── WORKING DATA

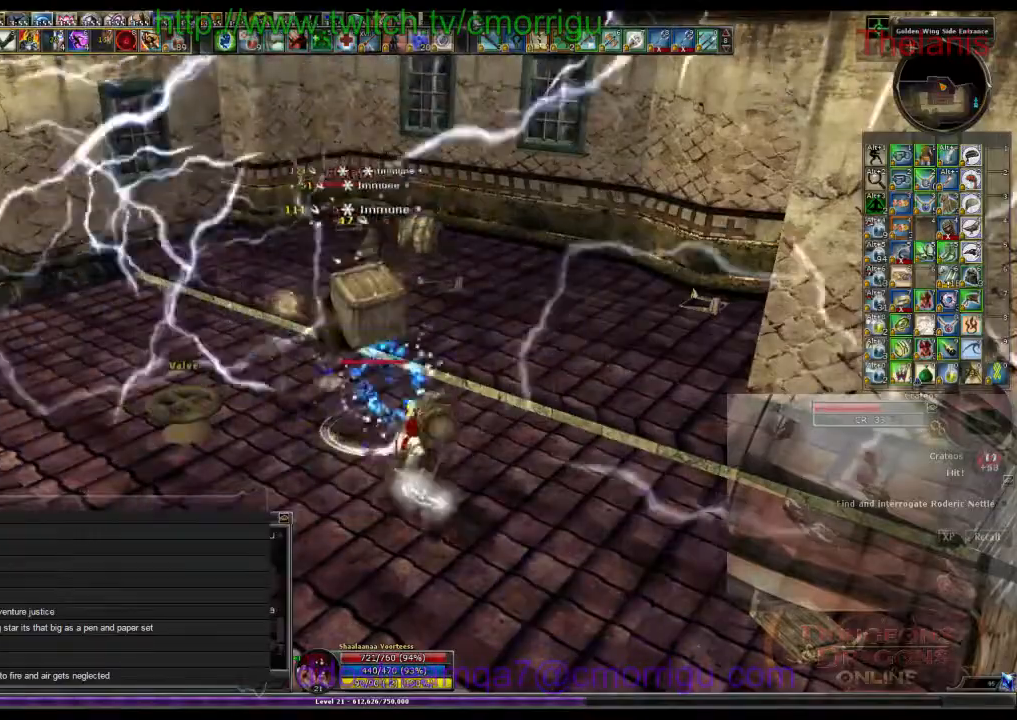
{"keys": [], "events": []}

────
── WORKING DATA

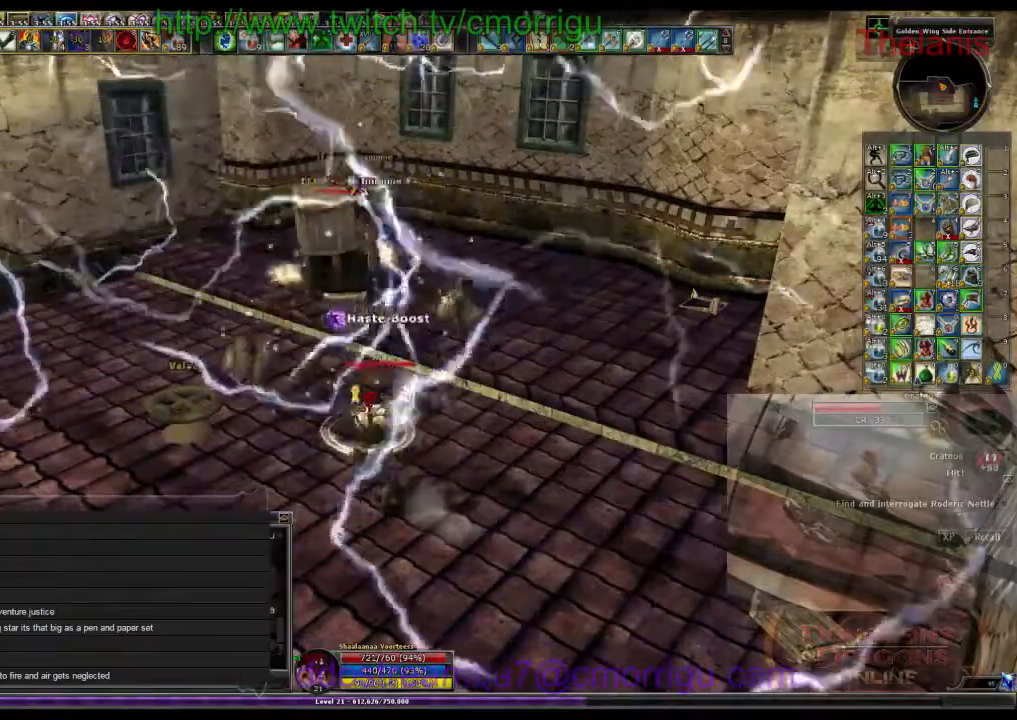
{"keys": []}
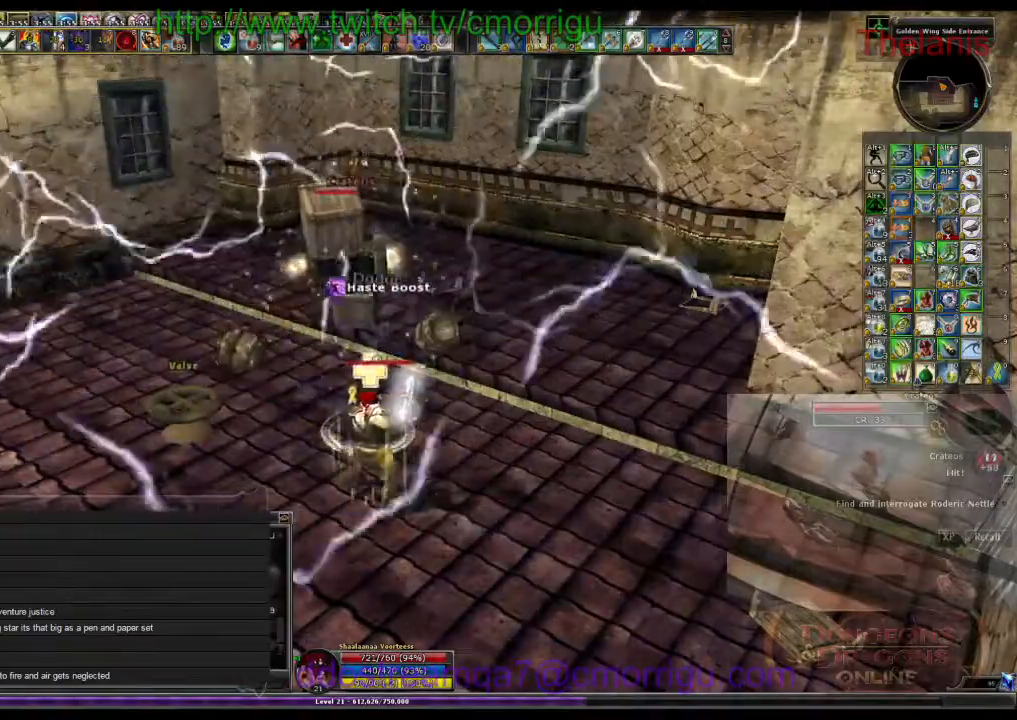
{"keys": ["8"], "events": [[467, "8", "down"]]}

────
── WORKING DATA

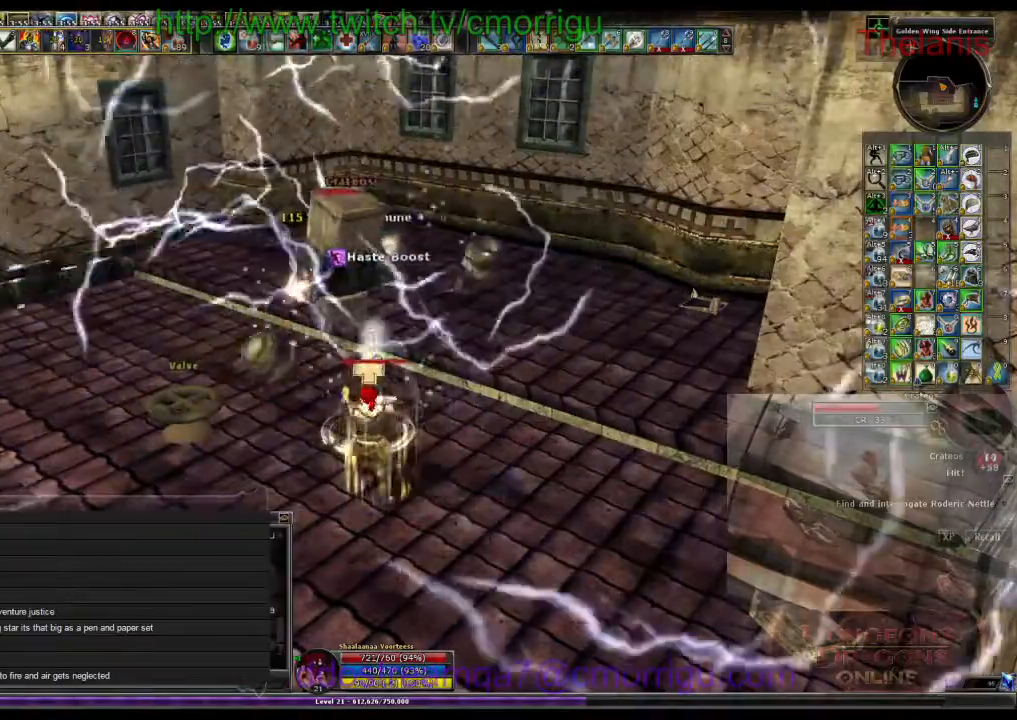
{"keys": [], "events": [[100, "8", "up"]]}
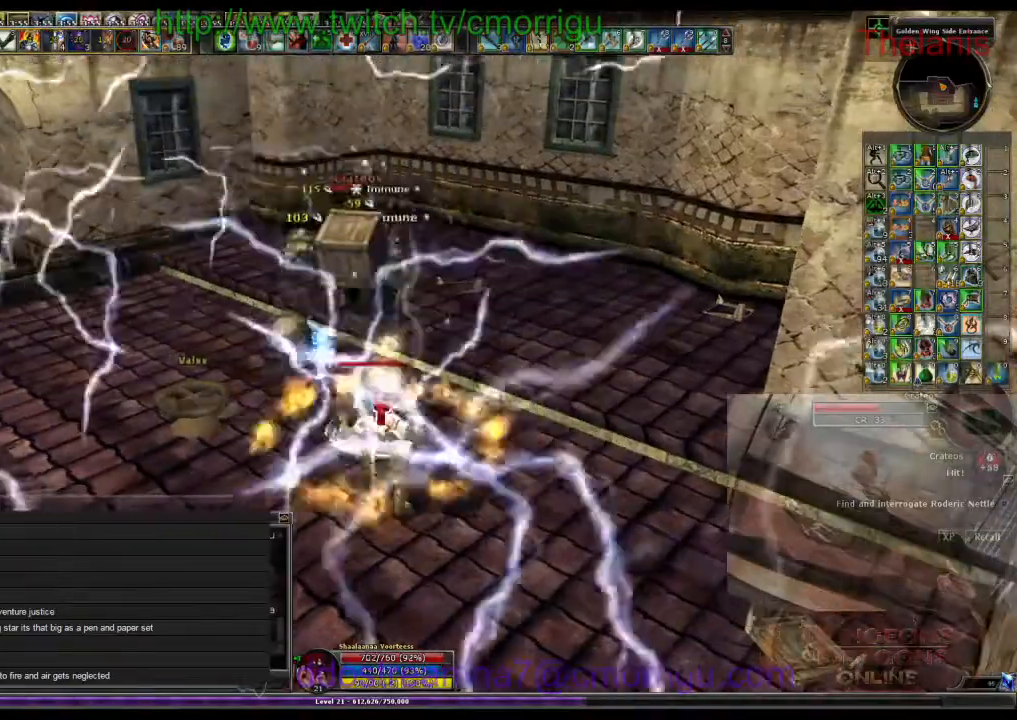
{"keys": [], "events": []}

────

» TASK DIRECTIONS: Using the listing, filter for "events" and return the matching lines.

» OUTPUT:
{"keys": [], "events": []}
{"keys": ["8"], "events": [[467, "8", "down"]]}
{"keys": [], "events": [[100, "8", "up"]]}
{"keys": [], "events": []}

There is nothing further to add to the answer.